Required action => Once you reach the line with "ruchmühlbach-Miesau", copy it and every line after it exactly, up to the end of the data. Omit the pictures.

Provided information =>
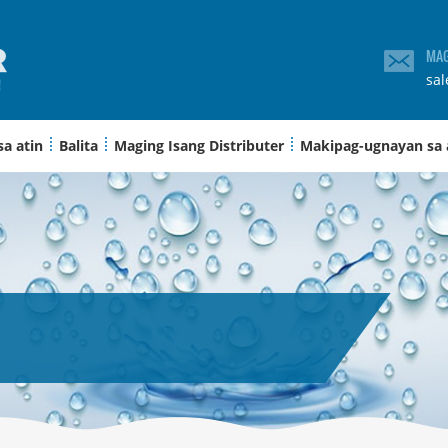
MAG
sa
sa atin
Balita
Maging Isang Distributer
Makipag-ugnayan sa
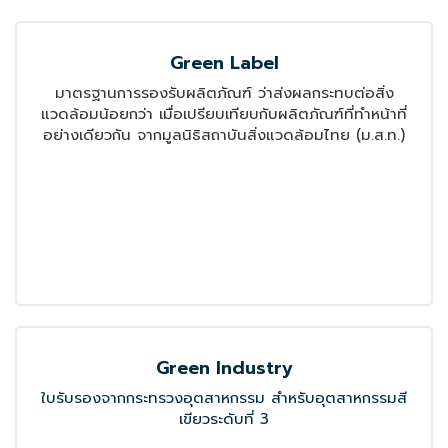
Carbon Footprint
ใบรับรองผลิตภัณฑ์คาร์บอนฟุตพริ้นท์ ด้วยการลดปริมาณ
ก๊าซเรือนกระจกที่ปล่อยออกมาจากกิจกรรมต่างๆขององค์กร
ระบบบริหารจัดการด้านแรงงาน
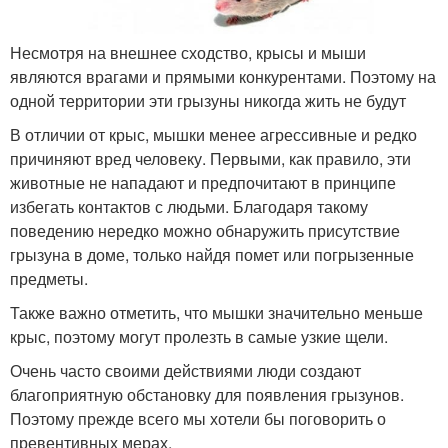
Несмотря на внешнее сходство, крысы и мыши
являются врагами и прямыми конкурентами. Поэтому на
одной территории эти грызуны никогда жить не будут
В отличии от крыс, мышки менее агрессивные и редко
причиняют вред человеку. Первыми, как правило, эти
животные не нападают и предпочитают в принципе
избегать контактов с людьми. Благодаря такому
поведению нередко можно обнаружить присутствие
грызуна в доме, только найдя помет или погрызенные
предметы.
Также важно отметить, что мышки значительно меньше
крыс, поэтому могут пролезть в самые узкие щели.
Очень часто своими действиями люди создают
благоприятную обстановку для появления грызунов.
Поэтому прежде всего мы хотели бы поговорить о
превентивных мерах.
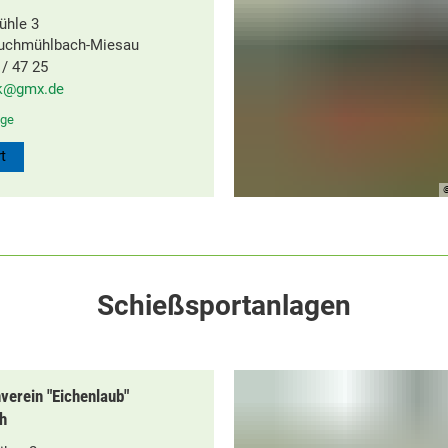
ühle 3
ruchmühlbach-Miesau
/ 47 25
k@gmx.de
ge
t
©
Schießsportanlagen
verein "Eichenlaub"
h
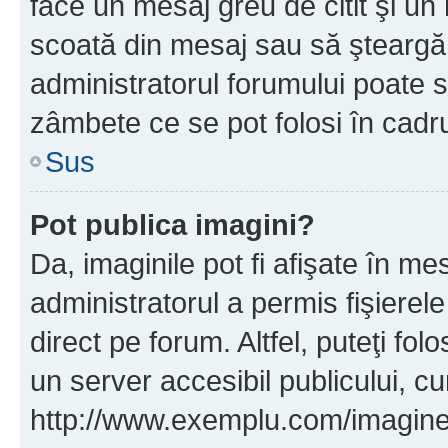
face un mesaj greu de citit şi un
scoată din mesaj sau să şteargă
administratorul forumului poate s
zâmbete ce se pot folosi în cadr
Sus
Pot publica imagini?
Da, imaginile pot fi afişate în 
administratorul a permis fişierele
direct pe forum. Altfel, puteţi fo
un server accesibil publicului, cu
http://www.exemplu.com/imaginea-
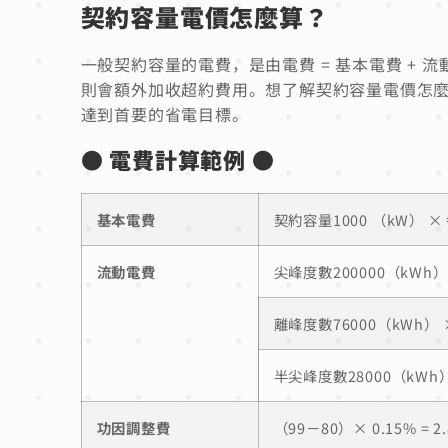
契約容量電價怎麼算？
一般契約容量的電費，是由電費 = 基本電費 + 
則會額外加收超約費用。想了解契約容量電價怎
達到首要的省電目標。
● 電費計算範例 ●
基本電費
契約容量1000 （kW） × 
流動電費
尖峰度數200000（kWh） 
離峰度數76000（kWh） ×
半尖峰度數28000（kWh） 
功因調整費
（99－80）× 0.15% = 2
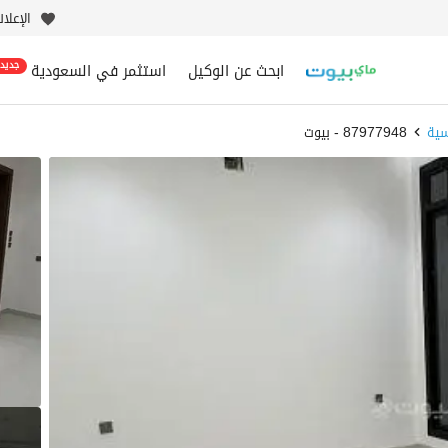
الإعلا
ابحث عن الوكيل
استثمر في السعودية
جديد
سية
87977948 - بيوت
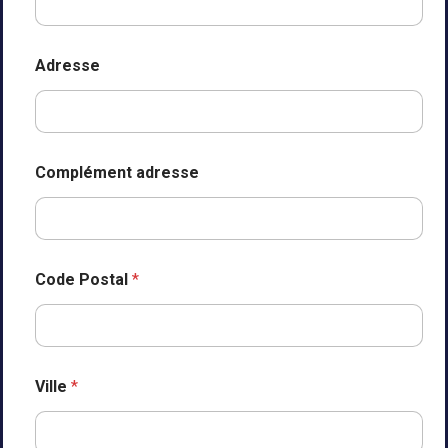
Adresse
Complément adresse
Code Postal
*
Ville
*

Reply to the task =>
ruchmühlbach-Miesau
/ 47 25
k@gmx.de
ge
t
©
Schießsportanlagen
verein "Eichenlaub"
h
face un mesaj greu de citit şi un
scoată din mesaj sau să şteargă
administratorul forumului poate s
zâmbete ce se pot folosi în cadr
Sus
Pot publica imagini?
Da, imaginile pot fi afişate în 
administratorul a permis fişierele
direct pe forum. Altfel, puteţi fo
un server accesibil publicului, cu
http://www.exemplu.com/imaginea-
契約容量電價怎麼算？
一般契約容量的電費，是由電費 = 基本電費 + 
則會額外加收超約費用。想了解契約容量電價怎
達到首要的省電目標。
● 電費計算範例 ●
基本電費
契約容量1000 （kW） × 
流動電費
尖峰度數200000（kWh） 
離峰度數76000（kWh） ×
半尖峰度數28000（kWh） 
功因調整費
（99－80）× 0.15% = 2
الإعلا
ابحث عن الوكيل
استثمر في السعودية
جديد
سية
87977948 - بيوت
Adresse
Complément adresse
Code Postal
*
Ville
*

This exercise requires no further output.